Friday, July 9, 2010

Power Loss Update

During my previous FTP estimation test things didn't look so good. I planned to have another recovery week. For the most part I've done that, except for my second place at the GMSV Short Track this past Tuesday. I'm not putting too much weight on that because I did race the C's and earlier this season I said I'd move up, but since my fitness appears to be falling on it's head I stayed in the slower group.

I did another FTP test on Thursday morning and basically saw the same results as last week, maybe a little worse. This past week I've been resting, going to bed early and tyring to do all the right things. It appears to be something else.

I've taken a step back to look at things, these are some possible causes I'm pursuing.

Option #1: Medical - Is there something wrong with me? For those of you that know me, there's obviously something wrong, but I wanted to know if it was something new. Blood work is all clean. Hell, my cholesterol is down 30 points from two years ago (I assume that's due to my vegetarian/vegan diet I switched to at the beginning of this year). Hematocrit is 46.1%. Everything looks good, all the numbers are within the appropriate ranges.

Option#2: PowerTap is out of Calibration - Maybe I'm fine but the powermeter is broke. I find it unlikely because my legs are actually sore after my rides, but I checked. My wife humored me to do some "stomp" testing. Basically you stand on the peddles and have the powertap tell you the torque at the hub. You can calculate what it should be and then you compare. It wasn't the most rigorous of tests but we tested different gears and with different weights. Results were always low, within 1-7%. I'd expect a low reading as the bike was tilting a little in the trainer and we had to hold on to each other a little to stay on the pedal, making the weight on the pedal a little lower than our body weight. Due to how the measurements were performed and the fact I've lost over 15% power, I'm going with the assumption the powermeter is fine.

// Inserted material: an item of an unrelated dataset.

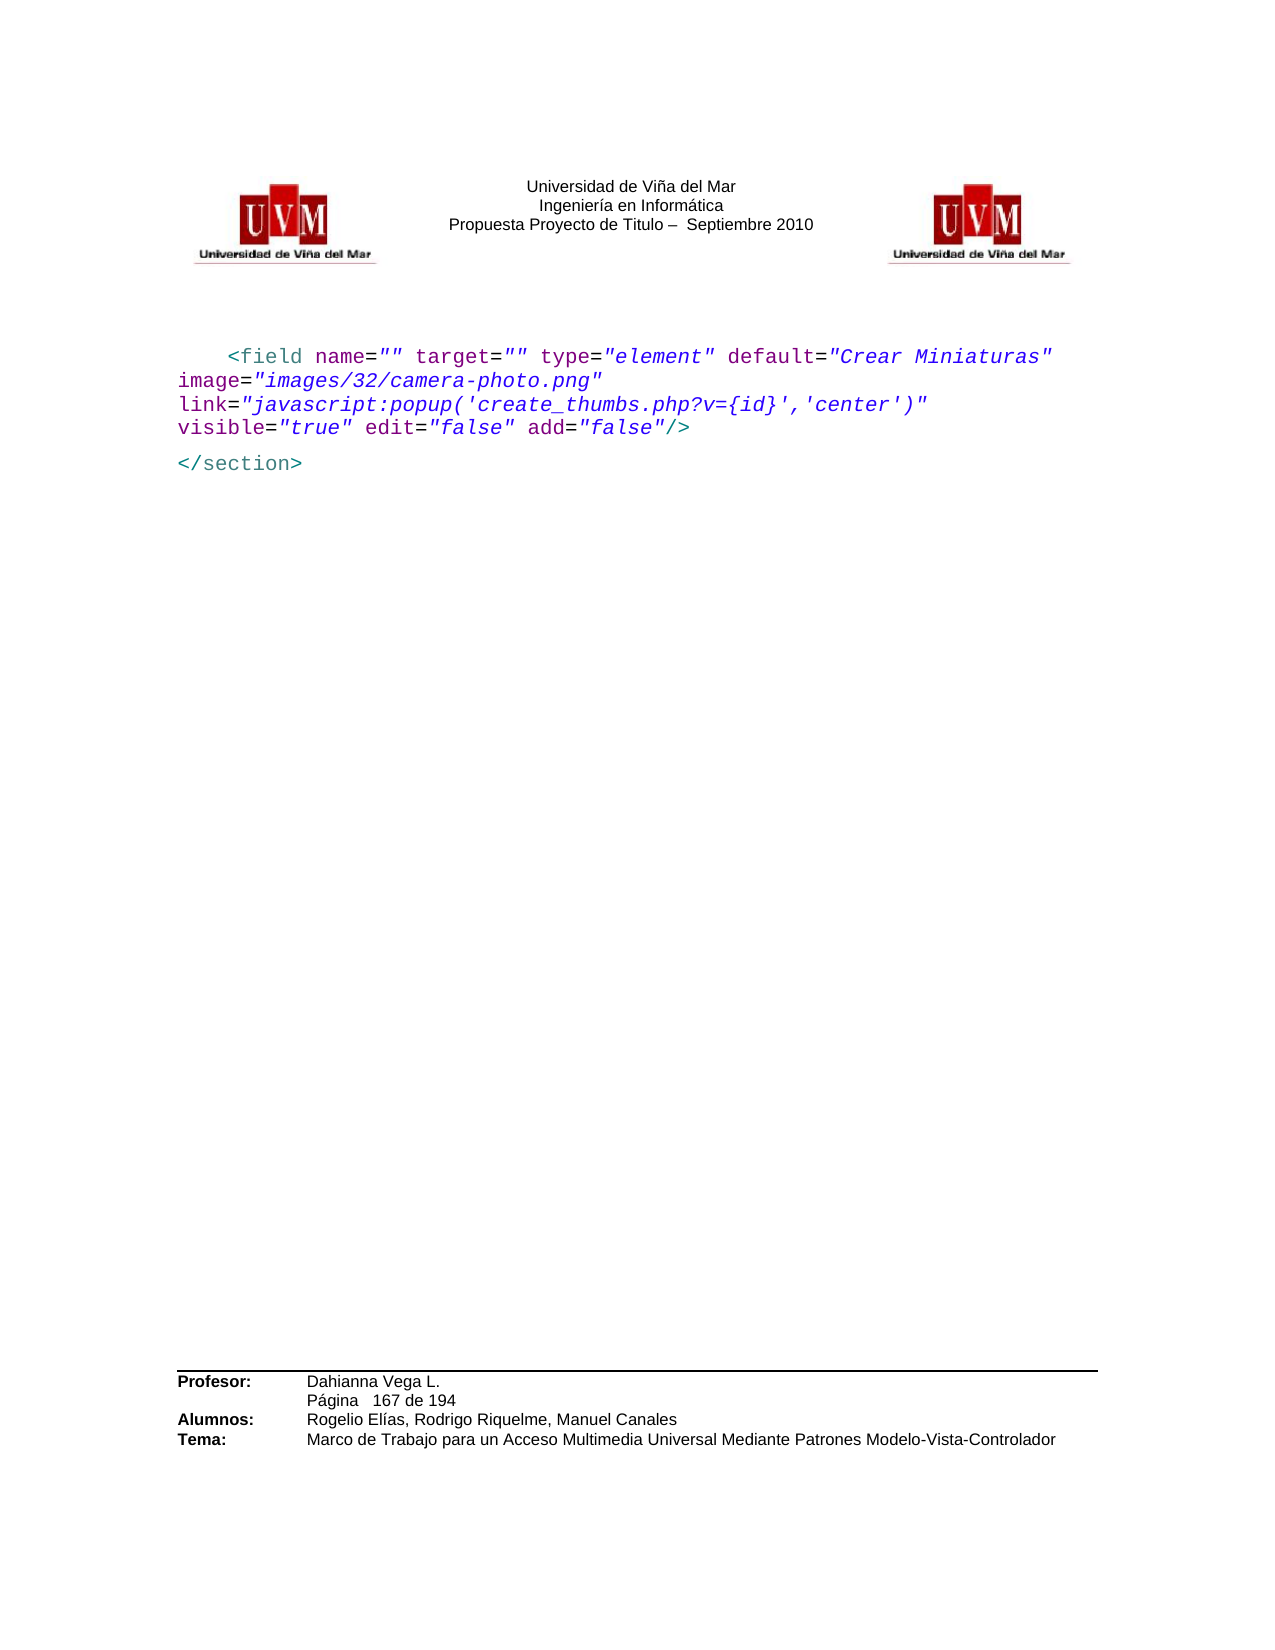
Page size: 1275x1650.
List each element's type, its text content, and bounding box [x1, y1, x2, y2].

Option #3: Diet - Since I made the switch to a vegetarian/vegan (when possible) diet this past December, things have been going well. However it's possible something is missing and when training the hardest I'm likely to figure that out. I'm most concerned with my protein intake. Some online references say that for an endurance athlete you should be in the 1.2 to 1.4 g per kg body weight protein each day. After tracking my diet for a few days, it looks like I'm a little short. So I'm going to try and bump it up and see if that helps.

I'll let you know how things workout. My plan for know is to keep riding, maybe start running for cyclocross and make some diet adjustments. The Mt Evans HC race is still a few weeks away, hopefully I'll at least feel like racing. If you have any good ideas I'm not considering, let me know.